Stores on Mission hope to join forces 

Business owners are looking to group together due to the "fear of the unknown" about the city’s Mission Street redevelopment plan.

Gus Samayoa, owner of Par Auto Body on the 7300 block of Mission, said that communication between businesses on Mission and the city of Daly City has not been clear and has led to store owners fearing eminent domain and redevelopment.

The city has ardently maintained that eminent domain — a tool that cities use to purchase land — is not even close to being considered inside the Mission Street portion of the Mission Street-Junipero Serra Boulevard Commercial Business District.

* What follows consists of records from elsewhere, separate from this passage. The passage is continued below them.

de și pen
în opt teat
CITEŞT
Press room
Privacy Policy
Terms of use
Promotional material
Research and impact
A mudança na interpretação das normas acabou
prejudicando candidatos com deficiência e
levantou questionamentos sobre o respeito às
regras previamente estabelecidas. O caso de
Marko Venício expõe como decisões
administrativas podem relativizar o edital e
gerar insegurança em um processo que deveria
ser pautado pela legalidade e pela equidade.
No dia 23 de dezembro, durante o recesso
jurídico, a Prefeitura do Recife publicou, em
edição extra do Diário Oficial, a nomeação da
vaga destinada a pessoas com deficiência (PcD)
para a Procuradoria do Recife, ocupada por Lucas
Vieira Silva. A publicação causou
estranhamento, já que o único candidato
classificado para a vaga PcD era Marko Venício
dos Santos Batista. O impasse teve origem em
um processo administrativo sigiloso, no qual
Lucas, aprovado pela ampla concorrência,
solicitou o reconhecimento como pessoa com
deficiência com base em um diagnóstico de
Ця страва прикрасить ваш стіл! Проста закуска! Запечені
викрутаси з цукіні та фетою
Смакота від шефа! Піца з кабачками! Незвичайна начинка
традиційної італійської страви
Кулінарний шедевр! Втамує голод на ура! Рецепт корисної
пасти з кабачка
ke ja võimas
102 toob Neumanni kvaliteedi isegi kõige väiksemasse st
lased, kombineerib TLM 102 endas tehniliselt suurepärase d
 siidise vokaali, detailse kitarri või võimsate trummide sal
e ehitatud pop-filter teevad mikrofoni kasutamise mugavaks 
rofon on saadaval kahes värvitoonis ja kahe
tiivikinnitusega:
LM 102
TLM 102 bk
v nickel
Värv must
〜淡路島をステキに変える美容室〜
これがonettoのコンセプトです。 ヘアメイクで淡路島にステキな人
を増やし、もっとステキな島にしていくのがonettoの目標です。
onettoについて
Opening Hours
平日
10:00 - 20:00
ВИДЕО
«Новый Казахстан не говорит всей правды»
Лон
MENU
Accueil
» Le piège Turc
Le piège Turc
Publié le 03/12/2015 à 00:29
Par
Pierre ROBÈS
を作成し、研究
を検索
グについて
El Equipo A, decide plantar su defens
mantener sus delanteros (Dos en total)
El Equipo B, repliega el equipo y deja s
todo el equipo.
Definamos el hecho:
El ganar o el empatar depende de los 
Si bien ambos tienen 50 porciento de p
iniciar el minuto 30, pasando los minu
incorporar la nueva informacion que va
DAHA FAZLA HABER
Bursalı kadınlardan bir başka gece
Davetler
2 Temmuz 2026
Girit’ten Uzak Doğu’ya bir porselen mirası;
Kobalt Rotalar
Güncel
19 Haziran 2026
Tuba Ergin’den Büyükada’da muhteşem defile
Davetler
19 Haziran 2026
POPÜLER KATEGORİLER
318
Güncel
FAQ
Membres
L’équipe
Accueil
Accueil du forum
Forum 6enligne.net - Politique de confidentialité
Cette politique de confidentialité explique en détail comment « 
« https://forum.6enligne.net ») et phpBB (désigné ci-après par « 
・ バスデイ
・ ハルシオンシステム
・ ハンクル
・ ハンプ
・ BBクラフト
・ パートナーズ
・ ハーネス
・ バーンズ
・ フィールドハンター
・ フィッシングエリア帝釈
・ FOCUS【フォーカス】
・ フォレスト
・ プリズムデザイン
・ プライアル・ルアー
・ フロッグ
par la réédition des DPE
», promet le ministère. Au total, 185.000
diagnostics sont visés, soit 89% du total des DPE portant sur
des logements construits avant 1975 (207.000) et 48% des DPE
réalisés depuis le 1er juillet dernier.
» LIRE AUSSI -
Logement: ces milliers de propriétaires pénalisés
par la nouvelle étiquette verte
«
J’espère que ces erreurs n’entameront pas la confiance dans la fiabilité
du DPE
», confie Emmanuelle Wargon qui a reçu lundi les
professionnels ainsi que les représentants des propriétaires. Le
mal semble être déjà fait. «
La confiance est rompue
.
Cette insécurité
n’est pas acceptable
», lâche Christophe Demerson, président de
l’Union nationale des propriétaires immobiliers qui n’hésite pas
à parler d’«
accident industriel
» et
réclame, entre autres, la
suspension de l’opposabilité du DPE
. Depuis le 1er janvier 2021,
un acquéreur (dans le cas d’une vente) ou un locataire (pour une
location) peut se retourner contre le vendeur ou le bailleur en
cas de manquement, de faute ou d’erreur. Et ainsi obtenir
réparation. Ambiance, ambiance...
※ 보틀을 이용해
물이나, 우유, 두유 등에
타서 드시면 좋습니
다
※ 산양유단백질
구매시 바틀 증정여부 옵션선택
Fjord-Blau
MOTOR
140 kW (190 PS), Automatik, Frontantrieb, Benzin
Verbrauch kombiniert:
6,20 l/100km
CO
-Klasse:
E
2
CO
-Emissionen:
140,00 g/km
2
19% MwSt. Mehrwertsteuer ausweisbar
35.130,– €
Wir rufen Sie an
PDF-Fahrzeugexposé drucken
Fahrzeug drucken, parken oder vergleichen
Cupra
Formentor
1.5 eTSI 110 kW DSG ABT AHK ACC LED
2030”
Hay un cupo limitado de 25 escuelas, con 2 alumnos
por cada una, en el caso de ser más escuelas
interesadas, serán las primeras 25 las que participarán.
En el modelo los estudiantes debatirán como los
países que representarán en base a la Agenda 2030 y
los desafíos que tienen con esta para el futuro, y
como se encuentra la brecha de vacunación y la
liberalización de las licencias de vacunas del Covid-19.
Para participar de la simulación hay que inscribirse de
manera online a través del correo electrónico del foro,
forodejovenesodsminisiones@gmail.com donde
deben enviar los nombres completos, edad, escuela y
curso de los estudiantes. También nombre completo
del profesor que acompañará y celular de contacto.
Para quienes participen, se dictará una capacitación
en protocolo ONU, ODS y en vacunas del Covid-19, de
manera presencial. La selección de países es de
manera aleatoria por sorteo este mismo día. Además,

The goal of Daly City’s business district plan is to create more jobs and affordable housing as well as improve roads, public facilities and Mission Street as a commercial corridor. Some have questioned how those goals would affect local business along Mission Street, especially less pedestrian-friendly shops. The plan is expected to come before the City Council soon, but no specific date has been set.

One possible solution to try and calm the nerves of business owners is the rebirth of the Mission Merchants Association. The association, after roughly 40 years in existence, disbanded in 2004 after it "fell apart" thanks to non-Daly City business owners dominating the board, said former president Marian Mann.

Merchants believe re-establishing the association, under the new title of Mission Street Merchants Association, will not only bridge the communication between merchants and the city, but between the merchants themselves.

"There was a lot of communication between small (businesses) and the city" when the association was around, said Councilwoman Carol Klatt.

Klatt, who supports the re-formation of the merchants association, said that merchants have struggled to bring the association back since January 2006.

A group of merchants plan to hold a forum on April 30 to bring business together and hash out talks about forming a new association. The forum would discuss the business district plan and have the city "explain exactly what redevelopment is and what they’re looking at," Samayoa said.

"Sometimes the fear of the unknown is worse than the known, and that’s what Daly City is going through, especially on Mission Street," Samayoa said.

Cities like San Mateo and its Rail Corridor Plan have tapped all space available for development and look to central locations near mass transit for redevelopment.

Businesses in those areas have shown concern about being displaced for newer shops, and automotive businesses along Mission share similar concerns, Samayoa said.